In light of the Pope’s recent visit to the U.S., Baylor president and chancellor Ken Starr wrote a guest column for USA Today concerning international religious freedom.

“We are witnessing a tragic, global crisis in religious freedom — one characterized outside the West by persecution, violence and terrorism, and inside the West by a receding understanding of why religious liberty is necessary for human and social flourishing,” he wrote.

Starr directed his words both at the Pope and the American people. Starr is correct on the issue of religious freedom, not only as a founding principle for this country, but as a fundamental issue to human life.

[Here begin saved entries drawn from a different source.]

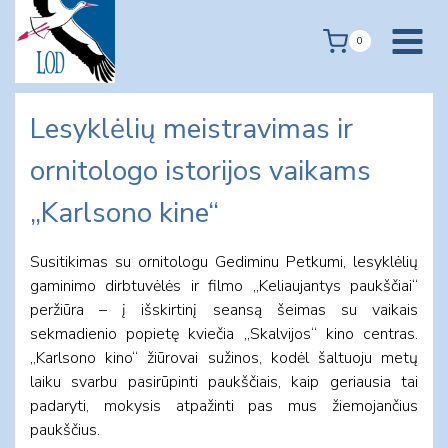
Skip
to
0
content
Lesyklėlių meistravimas ir
ornitologo istorijos vaikams
„Karlsono kine“
Susitikimas su ornitologu Gediminu Petkumi, lesyklėlių
gaminimo dirbtuvėlės ir filmo „Keliaujantys paukščiai“
peržiūra – į išskirtinį seansą šeimas su vaikais
sekmadienio popietę kviečia „Skalvijos“ kino centras.
„Karlsono kino“ žiūrovai sužinos, kodėl šaltuoju metų
laiku svarbu pasirūpinti paukščiais, kaip geriausia tai
padaryti, mokysis atpažinti pas mus žiemojančius
paukščius.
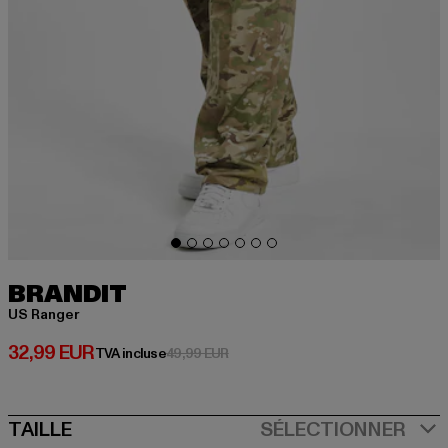
BRANDIT
US Ranger
Prix courant: 32,99 EUR
32,99 EUR
Prix en promotion: 49,99 EUR
TVA incluse
49,99 EUR
SIZE
TAILLE
SÉLECTIONNER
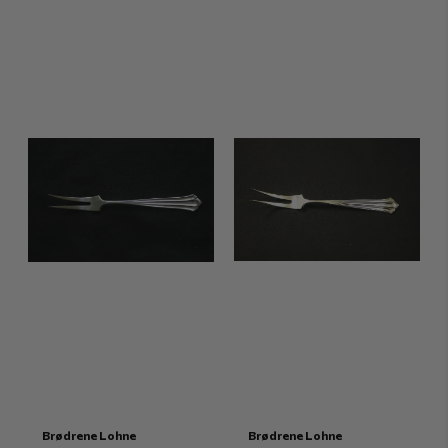
Brødrene Lohne
Brødrene Lohne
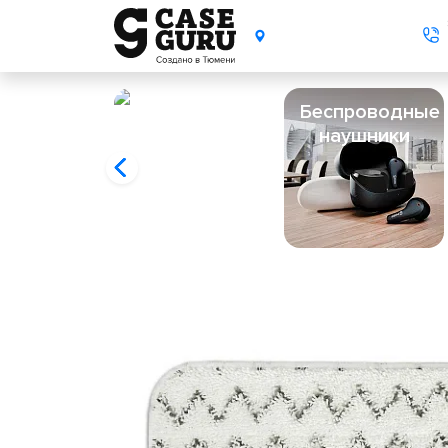
Беспроводные
наушники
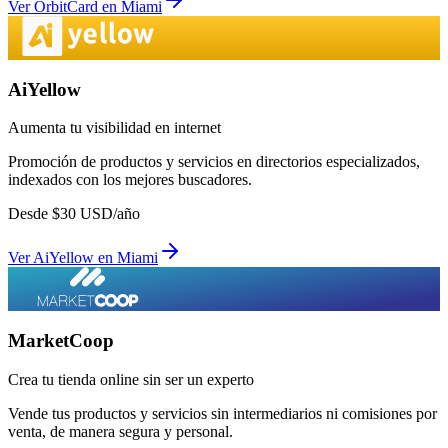
Ver
OrbitCard
en
Miami
AiYellow
Aumenta tu visibilidad en internet
Promoción de productos y servicios en directorios especializados,
indexados con los mejores buscadores.
Desde
$
30
USD/año
Ver
AiYellow
en
Miami
MarketCoop
Crea tu tienda online sin ser un experto
Vende tus productos y servicios sin intermediarios ni comisiones por
venta, de manera segura y personal.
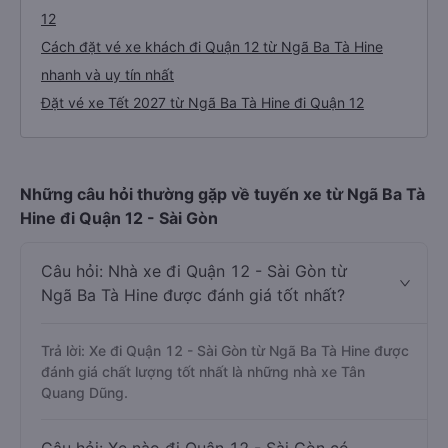
12
Cách đặt vé xe khách đi Quận 12 từ Ngã Ba Tà Hine
nhanh và uy tín nhất
Đặt vé xe Tết 2027 từ Ngã Ba Tà Hine đi Quận 12
Những câu hỏi thường gặp về tuyến xe từ Ngã Ba Tà
Hine đi Quận 12 - Sài Gòn
Câu hỏi: Nhà xe đi Quận 12 - Sài Gòn từ
Ngã Ba Tà Hine được đánh giá tốt nhất?
Trả lời: Xe đi Quận 12 - Sài Gòn từ Ngã Ba Tà Hine được
đánh giá chất lượng tốt nhất là những nhà xe Tân
Quang Dũng.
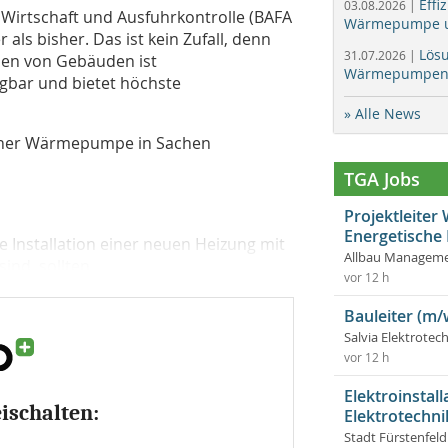
Effi
03.08.2026 |
 Wirtschaft und Ausfuhrkontrolle (BAFA
Wärmepumpe un
als bisher. Das ist kein Zufall, denn
Lös
31.07.2026 |
len von Gebäuden ist
Wärmepumpen f
ügbar und bietet höchste
» Alle News
einer Wärmepumpe in Sachen
TGA Jobs
Projektleite
Energetische
e Installation einer neuen Heizung mit
Allbau Manageme
nd, sollten...
vor 12 h
Bauleiter (m/
Salvia Elektrote
vor 12 h
Elektroinstal
eischalten:
Elektrotechni
Stadt Fürstenfel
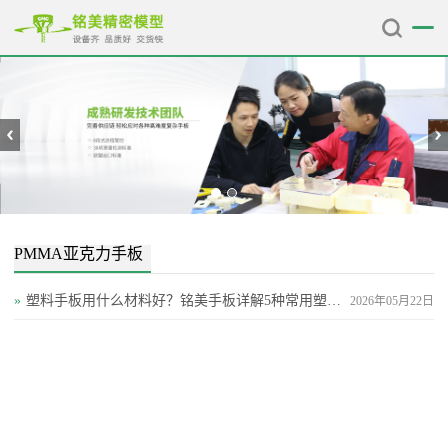
PMMA亚克力手板
»
塑料手板用什么材料好？铭美手板详解5种常用塑胶性能对比
2026年05月22日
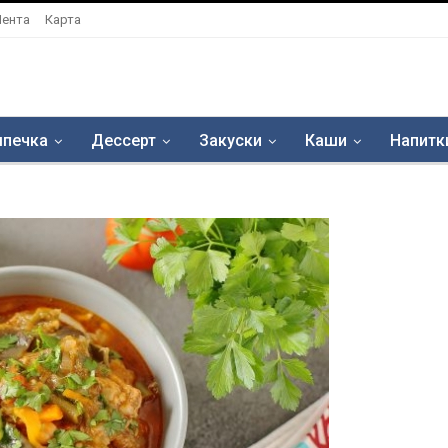
Лента
Карта
печка
Дессерт
Закуски
Каши
Напитк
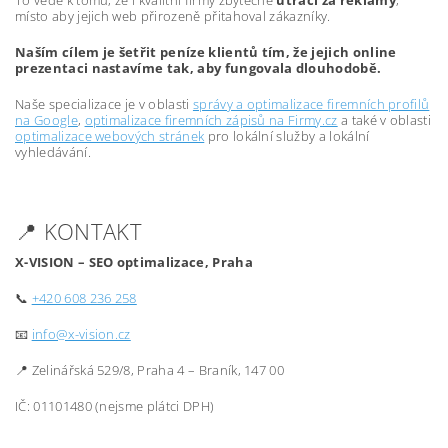
To vede k tomu, že i kvalitní firmy zbytečně
utrácí za reklamy
,
místo aby jejich web přirozeně přitahoval zákazníky.
Naším cílem je šetřit peníze klientů tím, že jejich online
prezentaci nastavíme tak, aby fungovala dlouhodobě.
Naše specializace je v oblasti
správy a optimalizace firemních profilů
na Google
,
optimalizace firemních zápisů na Firmy.cz
a také v oblasti
optimalizace webových stránek
pro lokální služby a lokální
vyhledávání.
📍 KONTAKT
X-VISION – SEO optimalizace, Praha
📞
+420 608 236 258
📧
info@x-vision.cz
📍 Zelinářská 529/8, Praha 4 – Braník, 147 00
IČ: 01101480 (nejsme plátci DPH)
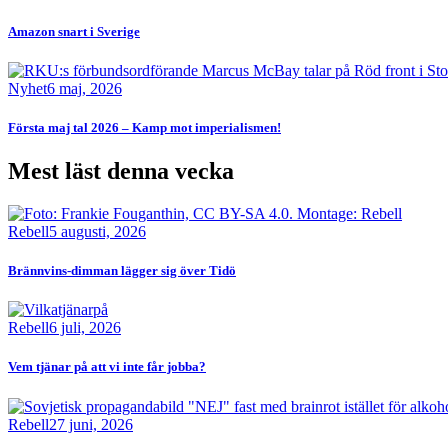
Amazon snart i Sverige
Bild
Nyhet
6 maj, 2026
Första maj tal 2026 – Kamp mot imperialismen!
Mest läst denna vecka
Bild
Rebell
5 augusti, 2026
Brännvins-dimman lägger sig över Tidö
Bild
Rebell
6 juli, 2026
Vem tjänar på att vi inte får jobba?
Bild
Rebell
27 juni, 2026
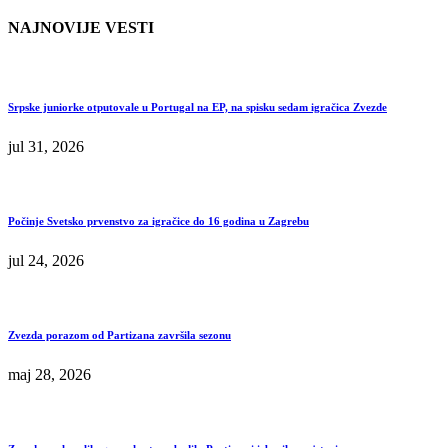
NAJNOVIJE VESTI
Srpske juniorke otputovale u Portugal na EP, na spisku sedam igračica Zvezde
jul 31, 2026
Počinje Svetsko prvenstvo za igračice do 16 godina u Zagrebu
jul 24, 2026
Zvezda porazom od Partizana završila sezonu
maj 28, 2026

The world as a whole has not progressed in the sense that America has with its religious liberty. Starr cites statistics from Pew Research Center to affirm this claim. More than three-quarters of the world’s people live in countries where restrictions on religion are severe, Pew reports.

Religious freedom is an issue in every hemisphere of the world. The battle over religious freedom has been an issue for centuries and does not seem to be ending anytime soon. It may never be completely solved. However, we have every reason to demand religious freedom for all people.

Without religious freedom, Starr writes, developing democracies remain unstable, and religious terrorism continues to flourish.

Religion can be a weapon for evil or a remedy for good. Horrific acts done in the name of religion are carried out by individuals, as well as entire nations, every day. We cannot turn a blind eye to these evil men that persecute others for their beliefs.

As Americans, we live in a country that upholds the freedom of religion as a fundamental right. This fundamental right is not exclusively American. Though we may be a nation that was founded with religious freedom in mind, we believe it is a principle that every person in this world deserves. Yes, religious freedom is in our Constitution. But it is an unalienable right that should be endowed to all men.

“Our founders dubbed religious freedom ‘the first freedom’ of the Constitution and the human soul,” Starr wrote. “It has enabled the flourishing of pluralism — that state of mutual respect and political harmony that exists even amid great differences of opinion regarding the common good.”

Even in America, religious freedom is something we should all actively defend. We cannot expect others to do the same if we aren’t upholding it ourselves.

With that said, we direct our focus to the men and women in Washington, D.C., who make decisions to better this country and directly affect it. As our leaders, they must demand religious liberty for all people on the grounds that it is an unalienable right for all people. One cannot be for democracy and not be for religious freedom.

Religious freedom is under attack everywhere. To all of us, it is our obligation as human beings to defend religious freedom everywhere we can. Religious persecution prohibits progress and robs people of their fundamental right to religious freedom. It is America’s best interest to ensure all people of religious freedom, both domestic and abroad.

We cannot expect struggling countries to flourish nor can we can expect to have a good relationship with these countries if there is a fundamental disagreement on how their people should be treated.